#### TASK REQUIREMENTS
What is needed is every line, exactly as given, from the line containing "Radio (614,465) → PictureFrame (517,328)" through the end of the data below.

======== THE DATA ========

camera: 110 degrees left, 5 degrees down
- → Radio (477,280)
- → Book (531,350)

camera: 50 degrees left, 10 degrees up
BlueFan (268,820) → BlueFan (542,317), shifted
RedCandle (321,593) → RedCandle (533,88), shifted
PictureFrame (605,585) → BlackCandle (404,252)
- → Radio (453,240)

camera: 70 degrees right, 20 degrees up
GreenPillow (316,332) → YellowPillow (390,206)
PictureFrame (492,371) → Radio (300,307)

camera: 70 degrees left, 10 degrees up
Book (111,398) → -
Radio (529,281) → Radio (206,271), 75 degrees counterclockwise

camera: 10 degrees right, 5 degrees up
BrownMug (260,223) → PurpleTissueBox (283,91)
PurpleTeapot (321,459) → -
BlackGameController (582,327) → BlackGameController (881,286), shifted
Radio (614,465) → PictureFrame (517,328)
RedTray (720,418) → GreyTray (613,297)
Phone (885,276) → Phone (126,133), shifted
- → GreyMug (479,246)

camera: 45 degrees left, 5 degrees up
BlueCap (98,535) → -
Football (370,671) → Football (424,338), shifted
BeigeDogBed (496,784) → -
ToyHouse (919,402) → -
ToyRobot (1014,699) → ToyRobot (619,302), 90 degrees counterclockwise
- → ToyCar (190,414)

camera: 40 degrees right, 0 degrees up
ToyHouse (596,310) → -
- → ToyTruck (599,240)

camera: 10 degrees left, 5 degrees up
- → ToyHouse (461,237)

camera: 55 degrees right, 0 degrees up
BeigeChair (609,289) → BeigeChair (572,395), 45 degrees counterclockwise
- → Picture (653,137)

========

#### TASK OUTPUT
Radio (614,465) → PictureFrame (517,328)
RedTray (720,418) → GreyTray (613,297)
Phone (885,276) → Phone (126,133), shifted
- → GreyMug (479,246)

camera: 45 degrees left, 5 degrees up
BlueCap (98,535) → -
Football (370,671) → Football (424,338), shifted
BeigeDogBed (496,784) → -
ToyHouse (919,402) → -
ToyRobot (1014,699) → ToyRobot (619,302), 90 degrees counterclockwise
- → ToyCar (190,414)

camera: 40 degrees right, 0 degrees up
ToyHouse (596,310) → -
- → ToyTruck (599,240)

camera: 10 degrees left, 5 degrees up
- → ToyHouse (461,237)

camera: 55 degrees right, 0 degrees up
BeigeChair (609,289) → BeigeChair (572,395), 45 degrees counterclockwise
- → Picture (653,137)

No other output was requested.